# Just took the NREMT (computer portion).



## SC Bird (Dec 27, 2007)

It was a challenging exam.  Cut off at 71 questions.  While I feel confident in my knowledge of the topic....I walked out of that exam second guessing a few of my answers.  

There seemed to be a lot of questions that left me between two "correct" answers...and I just trusted my gut in choosing between the two.
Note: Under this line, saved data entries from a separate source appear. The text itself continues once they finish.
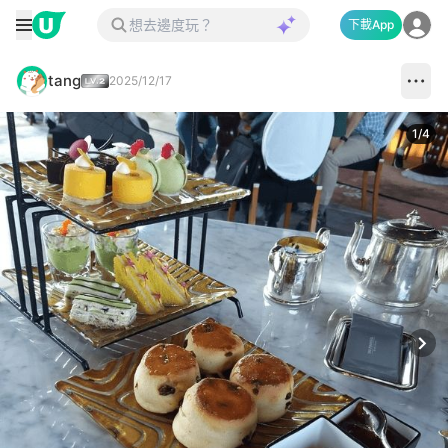
下載App
tang
2025/12/17
1
/
4
Next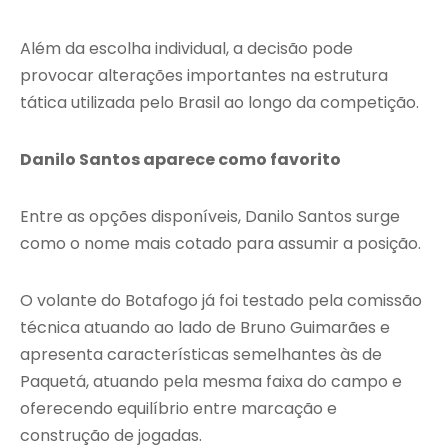
Além da escolha individual, a decisão pode
provocar alterações importantes na estrutura
tática utilizada pelo Brasil ao longo da competição.
Danilo Santos aparece como favorito
Entre as opções disponíveis, Danilo Santos surge
como o nome mais cotado para assumir a posição.
O volante do Botafogo já foi testado pela comissão
técnica atuando ao lado de Bruno Guimarães e
apresenta características semelhantes às de
Paquetá, atuando pela mesma faixa do campo e
oferecendo equilíbrio entre marcação e
construção de jogadas.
I remembered my ABC's....but there were a few scenarios that I would have liked to spend a little bit more time on (in lecture)...but...I guess I'll just await results now....

-Matt


----------



## hoisanjai (Dec 28, 2007)

SC Bird said:


> It was a challenging exam.  Cut off at 71 questions.  While I feel confident in my knowledge of the topic....I walked out of that exam second guessing a few of my answers.
> 
> There seemed to be a lot of questions that left me between two "correct" answers...and I just trusted my gut in choosing between the two.
> 
> ...



GOOD LUCK! I AM SURE YOU WILL PASS!!!


----------



## SC Bird (Dec 28, 2007)

I was thinking last night that with the format of the adaptive exam, in theory it should be hard for everybody.  I don't like the wait...

-Matt


----------



## SC Bird (Dec 28, 2007)

I PASSED!!!!!!!!!!!!!!!!  WOHOOOOOOOOOOO!!!!

-Matt


----------



## thowle (Dec 29, 2007)

Congratulations on passing the NREMT exam.


----------



## hoisanjai (Dec 29, 2007)

Congratulations!~!!!


----------



## EMTryan (Dec 29, 2007)

It feels good doesn't it...congratulations!!B)


----------